Attention is now turning to whether bitcoin can defend key support levels into the new year, after December’s failed rally raised questions about the market’s underlying stability.

Bitcoin and ether closed out December without the year-end surge traders typically anticipate, capping a quarter that underscored how vulnerable crypto rallies can become as liquidity thins and risk appetite fades. The widely anticipated “Santa rally” never took hold. Instead, repeated attempts by bitcoin to reclaim important technical levels were met with selling pressure, while ether and other large-cap tokens tracked lower.

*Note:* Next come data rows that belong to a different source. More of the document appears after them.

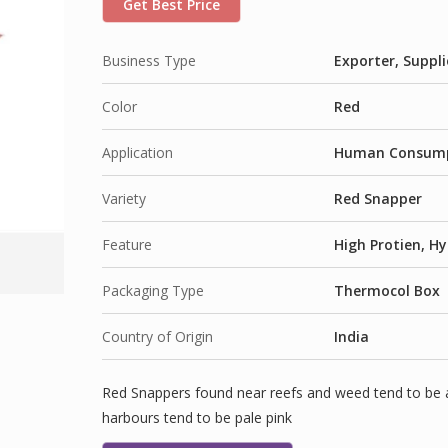
Get Best Price
Business Type
Exporter, Suppli
Color
Red
Application
Human Consum
Variety
Red Snapper
Feature
High Protien, Hy
Packaging Type
Thermocol Box
Country of Origin
India
Red Snappers found near reefs and weed tend to be
harbours tend to be pale pink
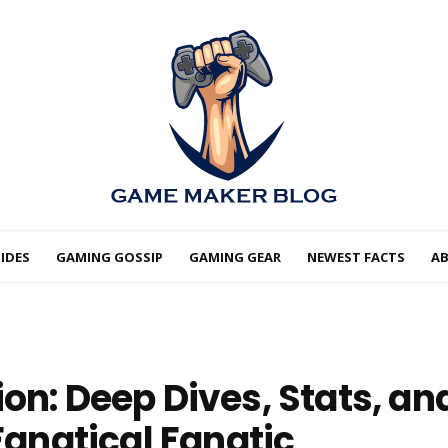
IDES
GAMING GOSSIP
GAMING GEAR
NEWEST FACTS
A
on: Deep Dives, Stats, an
 Fanatical Fanatic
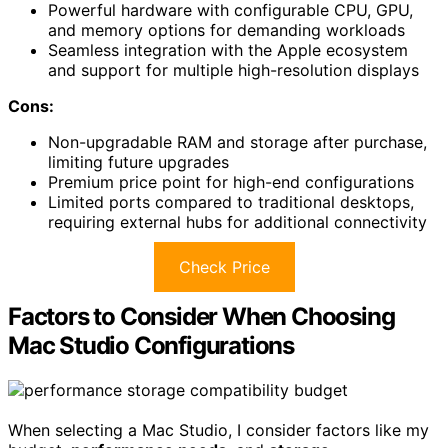
Powerful hardware with configurable CPU, GPU,
and memory options for demanding workloads
Seamless integration with the Apple ecosystem
and support for multiple high-resolution displays
Cons:
Non-upgradable RAM and storage after purchase,
limiting future upgrades
Premium price point for high-end configurations
Limited ports compared to traditional desktops,
requiring external hubs for additional connectivity
Check Price
Factors to Consider When Choosing
Mac Studio Configurations
When selecting a Mac Studio, I consider factors like my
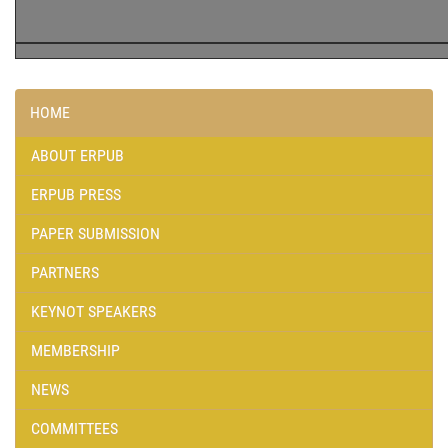
HOME
ABOUT ERPUB
ERPUB PRESS
PAPER SUBMISSION
PARTNERS
KEYNOT SPEAKERS
MEMBERSHIP
NEWS
COMMITTEES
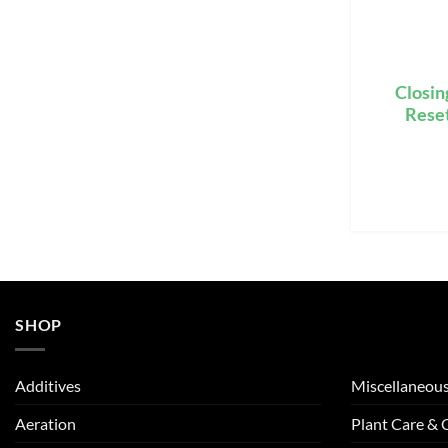
Closin
Reset
SHOP
Additives
Miscellaneou
Aeration
Plant Care &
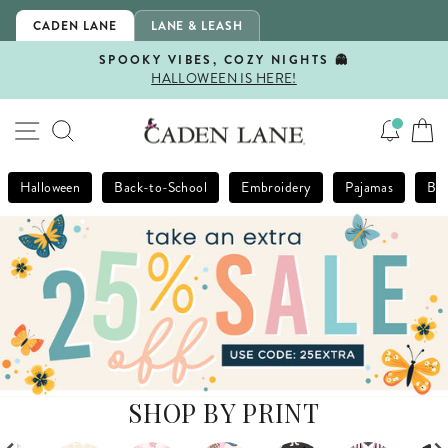
Skip
CADEN LANE
LANE & LEASH
to
content
SPOOKY VIBES, COZY NIGHTS 👻
HALLOWEEN IS HERE!
Pause
slideshow
SITE NAVIGATION
SEARCH
Halloween
Back-to-School
Embroidery
Pajamas
Bla
SHOP BY PRINT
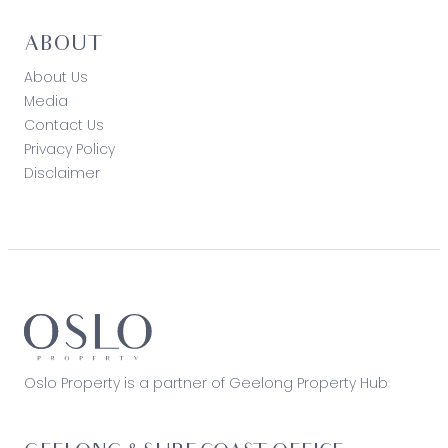
ABOUT
About Us
Media
Contact Us
Privacy Policy
Disclaimer
Oslo Property is a partner of Geelong Property Hub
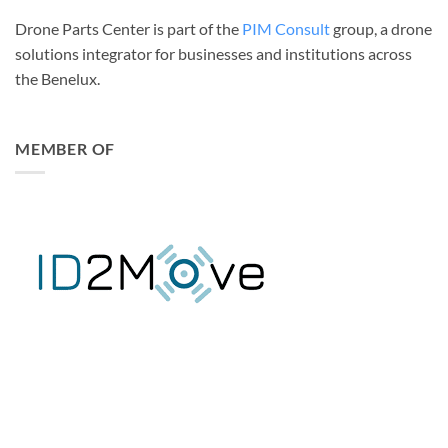
Drone Parts Center is part of the
PIM Consult
group, a drone
solutions integrator for businesses and institutions across
the Benelux.
MEMBER OF
DJI ENTERPRISE GOLD PARTNER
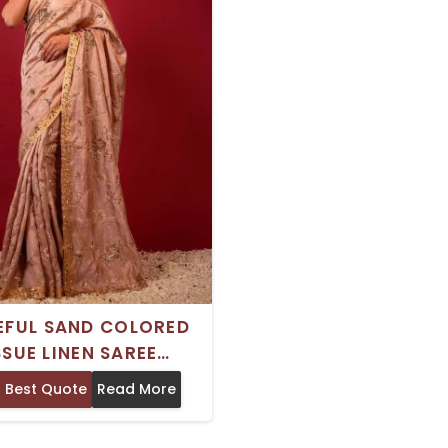
FUL SAND COLORED
SSUE LINEN SAREE
ING AARI SEQUIN AND
 Best Quote
Read More
LMA EMBROIDERY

Bitcoin is on pace to finish December down roughly 22%, marking its weakest monthly performance since December 2018. Ether, meanwhile, is set to close the fourth quarter of 2025 down 28.07%, according to data compiled by CoinGlass.

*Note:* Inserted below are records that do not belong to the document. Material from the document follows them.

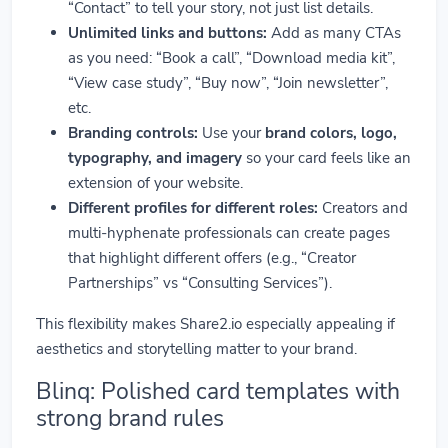
“Contact” to tell your story, not just list details.
Unlimited links and buttons:
Add as many CTAs
as you need: “Book a call”, “Download media kit”,
“View case study”, “Buy now”, “Join newsletter”,
etc.
Branding controls:
Use your
brand colors, logo,
typography, and imagery
so your card feels like an
extension of your website.
Different profiles for different roles:
Creators and
multi-hyphenate professionals can create pages
that highlight different offers (e.g., “Creator
Partnerships” vs “Consulting Services”).
This flexibility makes Share2.io especially appealing if
aesthetics and storytelling matter to your brand.
Blinq: Polished card templates with
strong brand rules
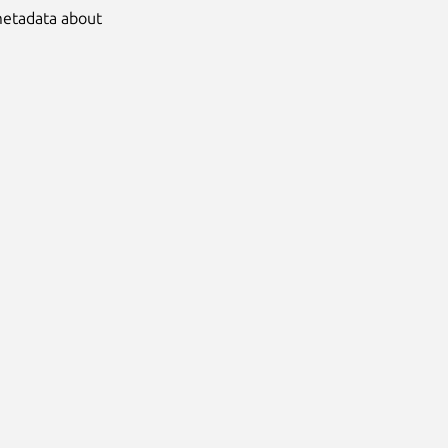
 metadata about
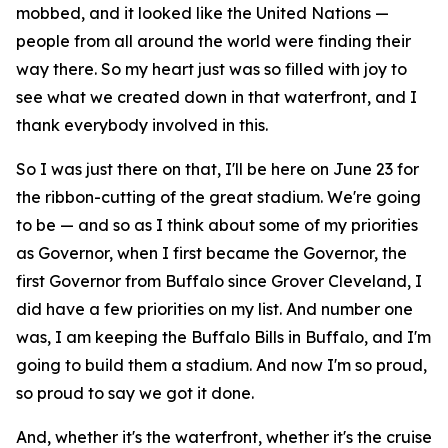
mobbed, and it looked like the United Nations —
people from all around the world were finding their
way there. So my heart just was so filled with joy to
see what we created down in that waterfront, and I
thank everybody involved in this.
So I was just there on that, I'll be here on June 23 for
the ribbon-cutting of the great stadium. We're going
to be — and so as I think about some of my priorities
as Governor, when I first became the Governor, the
first Governor from Buffalo since Grover Cleveland, I
did have a few priorities on my list. And number one
was, I am keeping the Buffalo Bills in Buffalo, and I'm
going to build them a stadium. And now I'm so proud,
so proud to say we got it done.
And, whether it's the waterfront, whether it's the cruise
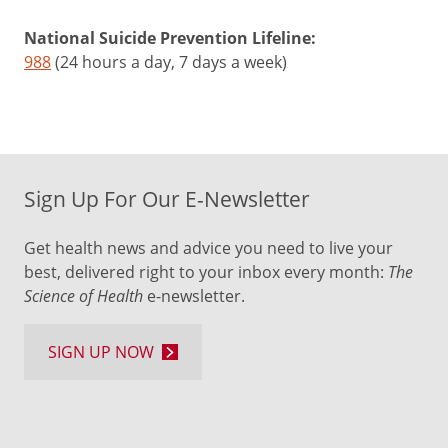
National Suicide Prevention Lifeline:
988
(24 hours a day, 7 days a week)
Sign Up For Our E-Newsletter
Get health news and advice you need to live your
best, delivered right to your inbox every month:
The
Science of Health
e-newsletter.
SIGN UP NOW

The Santa rally — a seasonal tendency for markets to rise in the final week of December and early January — is typically fueled by thin liquidity, year-end portfolio rebalancing, and positive holiday sentiment. This year, however, December trading resembled a positioning reset rather than the launch of a fresh leg higher.

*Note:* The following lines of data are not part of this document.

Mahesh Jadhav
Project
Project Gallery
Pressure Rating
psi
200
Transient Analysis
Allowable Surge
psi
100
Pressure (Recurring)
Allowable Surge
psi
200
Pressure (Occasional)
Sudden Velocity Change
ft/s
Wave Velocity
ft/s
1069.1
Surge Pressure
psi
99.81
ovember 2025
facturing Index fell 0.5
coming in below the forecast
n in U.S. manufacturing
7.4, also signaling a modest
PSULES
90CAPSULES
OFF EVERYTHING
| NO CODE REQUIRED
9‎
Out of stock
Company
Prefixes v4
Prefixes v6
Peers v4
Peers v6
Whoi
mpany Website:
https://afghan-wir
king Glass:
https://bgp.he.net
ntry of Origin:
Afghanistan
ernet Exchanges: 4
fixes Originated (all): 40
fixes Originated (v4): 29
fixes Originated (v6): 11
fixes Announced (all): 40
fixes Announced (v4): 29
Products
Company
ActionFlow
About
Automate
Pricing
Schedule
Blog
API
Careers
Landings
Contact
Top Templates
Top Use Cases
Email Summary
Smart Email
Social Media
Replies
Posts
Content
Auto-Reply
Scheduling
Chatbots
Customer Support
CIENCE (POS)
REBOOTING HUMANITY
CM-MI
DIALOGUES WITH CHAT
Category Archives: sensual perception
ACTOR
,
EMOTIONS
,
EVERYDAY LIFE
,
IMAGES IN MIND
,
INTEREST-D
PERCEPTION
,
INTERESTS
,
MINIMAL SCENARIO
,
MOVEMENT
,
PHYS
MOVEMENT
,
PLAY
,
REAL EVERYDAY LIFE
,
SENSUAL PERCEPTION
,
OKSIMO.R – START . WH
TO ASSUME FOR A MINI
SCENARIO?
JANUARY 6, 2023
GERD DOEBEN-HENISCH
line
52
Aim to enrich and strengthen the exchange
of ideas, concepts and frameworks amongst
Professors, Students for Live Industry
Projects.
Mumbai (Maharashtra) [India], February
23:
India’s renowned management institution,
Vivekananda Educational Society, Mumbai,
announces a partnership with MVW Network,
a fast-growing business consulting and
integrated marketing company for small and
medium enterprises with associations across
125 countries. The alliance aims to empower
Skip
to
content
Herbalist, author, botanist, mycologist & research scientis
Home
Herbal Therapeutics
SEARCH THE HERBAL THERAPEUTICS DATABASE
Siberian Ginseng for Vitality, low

That matters because crypto markets have historically depended on strong late-year inflows to build momentum for the early part of a cycle. With bitcoin’s fourth-quarter performance turning decisively negative, the broader tape now reflects a risk-off environment rather than risk-on conditions.

The divergence from precious metals has been particularly striking. Gold has pushed to record highs on expectations of rate cuts and heightened geopolitical tensions, while silver has surged and platinum has also set new highs, as previously reported by CoinDesk. Sustained central bank buying and rising ETF allocations have reinforced gold’s role as a reserve-style hedge during periods of uncertainty.

Bitcoin, by contrast, has behaved more like a high-beta asset. Even as the macro backdrop points toward easier monetary policy, the cryptocurrency has struggled to hold gains in the absence of a broader bid for risk.

That pattern has defined much of late 2025, with short-lived rebounds giving way to rapid profit-taking, reduced leverage during the holiday period, and heavy selling during U.S. trading hours as funds tidy up positions. Volatile bond yields and an uneven dollar have kept investors focused on capital preservation — a backdrop that tends to favor gold first and speculative assets later.

The next critical test will be whether bitcoin can maintain its recent support zones as the calendar turns. Failure to do so could see the aborted Santa rally remembered as an early signal that the market still requires a deeper reset before a durable advance can take hold.